What you are asked to do: Search the data for the word "para" and copy each line that has it.

Exercise input:
■ ■ ■ ■
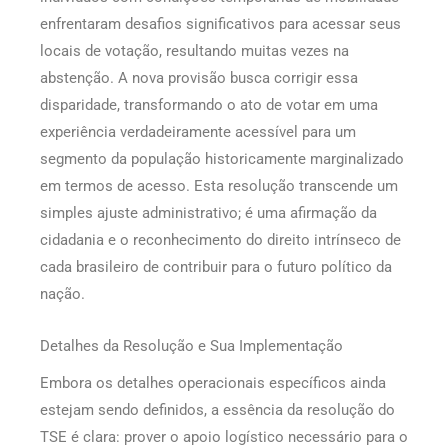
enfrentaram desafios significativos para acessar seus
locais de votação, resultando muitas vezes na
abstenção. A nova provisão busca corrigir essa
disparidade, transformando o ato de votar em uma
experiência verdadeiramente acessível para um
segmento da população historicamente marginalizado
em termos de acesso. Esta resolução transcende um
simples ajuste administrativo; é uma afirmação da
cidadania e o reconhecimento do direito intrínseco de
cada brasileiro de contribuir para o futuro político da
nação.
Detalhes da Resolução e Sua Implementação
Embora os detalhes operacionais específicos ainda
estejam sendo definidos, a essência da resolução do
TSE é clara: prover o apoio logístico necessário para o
■ ■ ■ ■
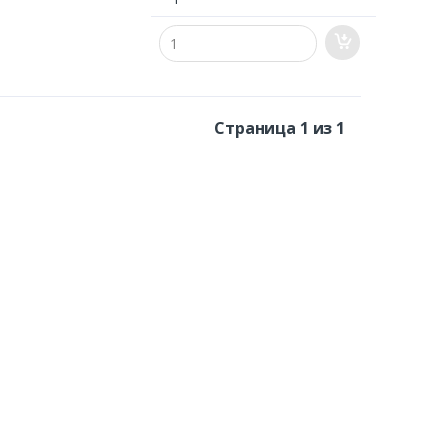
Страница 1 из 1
■ ■ ■ ■
Task result:
enfrentaram desafios significativos para acessar seus
experiência verdadeiramente acessível para um
cada brasileiro de contribuir para o futuro político da
TSE é clara: prover o apoio logístico necessário para o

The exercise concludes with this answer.